Maybe if we turn it around, based on word-characters, so first do a check if something looks like a word? I know that Hunspell, by default, treats all characters which have a lower- and upper variant as word-characters, and extra characters can be added by .aff
files (there’s some weird stuff in non-English languages)
That's probably a good idea. It might reduce a lot of other non-words being flagged too. Things like 9-5
or 20/20
. I'm not so knowledgeable about how this would play out in non-english languages, especially languages that don't have latin scripts. For my needs, that's not relevant, but obviously this code is supposed to work with more than just English. I'll do some research on how to detect "word-characters" and lower/upper variants. Do you have any thoughts on what a good test would be? I don't think [a-zA-Z]
is sufficient.
The proper solution would be to use the, by an affix file defined WORD_CHARS, in addition to upper- and lower-casable characters, I think. I don’t think the current spell checker gives access to that though, so let’s do that later.
For now, I think we should:
I believe hyphens should be check both ways as well, as they can be used in not-so-fast
as well, and basically chain any words together from what I gather.
I added code that will try each text node if a complete WordNode
fails. I also added tests for that code. Breaking up the words that way also has the added effect of not flagging 3.14
, 123^10
, 9-5
or 24/7
. It does flag 1.5e20
, but that might be good enough for now. What do you think?
Cool! 👍
Now, a word fails if the whole thing, or any text node is unknown.
Alternatively, we could check the word node, and if that fails, check every text node on its own. That way, having not-so-faast
would get a warning for faast
, not for the whole thing.
I have a slight preference for the latter, you?
I tend to think of hyphenated words as a single unit, so I have a preference for the former. For example, if you've got the word "merry-go-round" and it's misspelled as "mary-go-round", you'd want to to have a warning for "mary-go-round" being misspelled, not for "mary". In the situation you mentioned, where someone is sort of inventing a hyphenated word on the fly, I don't think it would be incorrect to get a message that says "not-so-faast" is misspelled, even though technically only the "fasst" portion is misspelled.
So my vote is for hyphenated words to be treated as a single unit.

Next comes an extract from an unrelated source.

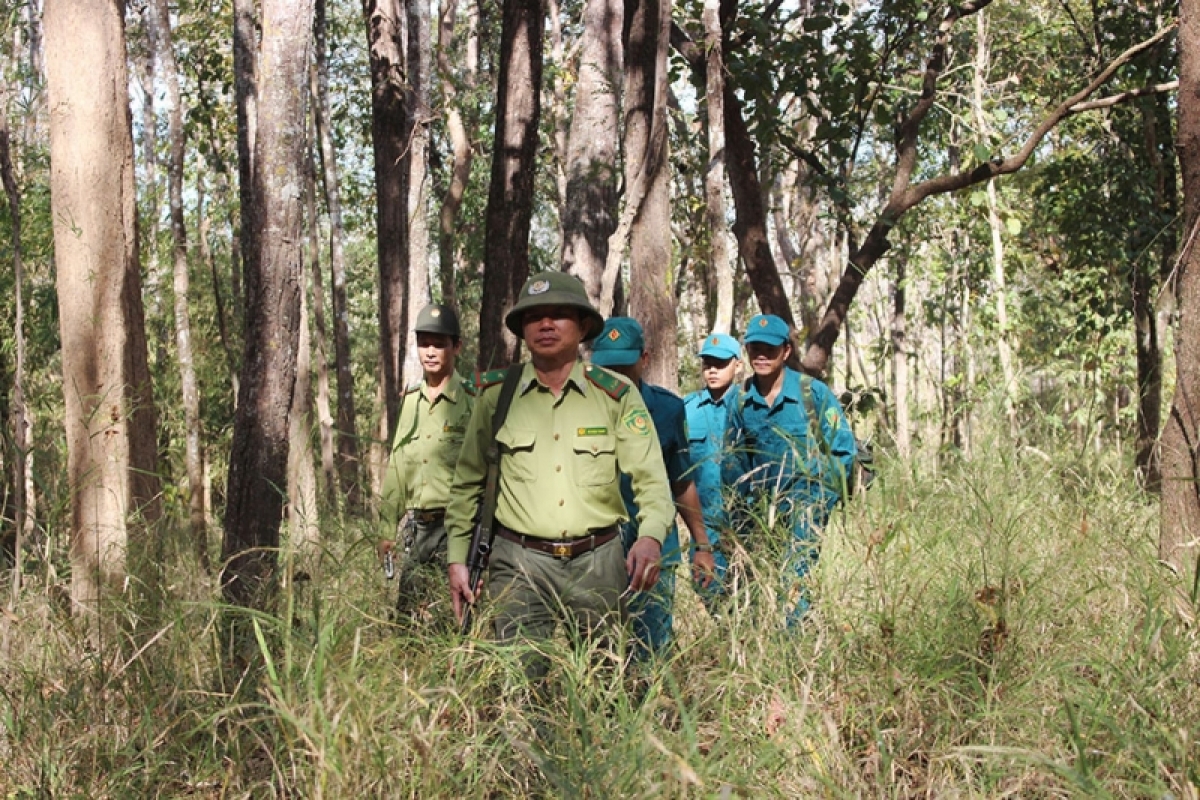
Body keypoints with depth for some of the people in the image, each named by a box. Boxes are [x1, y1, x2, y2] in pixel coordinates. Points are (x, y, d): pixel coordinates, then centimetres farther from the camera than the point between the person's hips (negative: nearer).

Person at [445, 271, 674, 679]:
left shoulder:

I do wonder if using a spell checker that has suggestions would change how we want to handle these things. For example, my browser knows that "marry-go-round" should be "merry-go-round", but if we simply break that up into ['marry', 'go', 'round']
we wouldn't catch that. That's probably a separate issue though and one to tackle later.
Ok! 👍
Aside: There’s also AT&T
, which is one word, and B.Sc.
though, not sure about those either.
I'm thinking words like AT&T
or B.Sc.
would either be in the dictionary or added to the ignore
array. Adding/ignoring words that aren't in the dictionary is another issue I'd like to discuss, but maybe in a different thread.
@wooorm Are there any remaining blockers to merging this that I can help clear?
No :) 👍 Did a small refactor to the index.js
though!
This fixes #5
In addition to words in the
ignore
array, "words" that are just digits will also be excluded.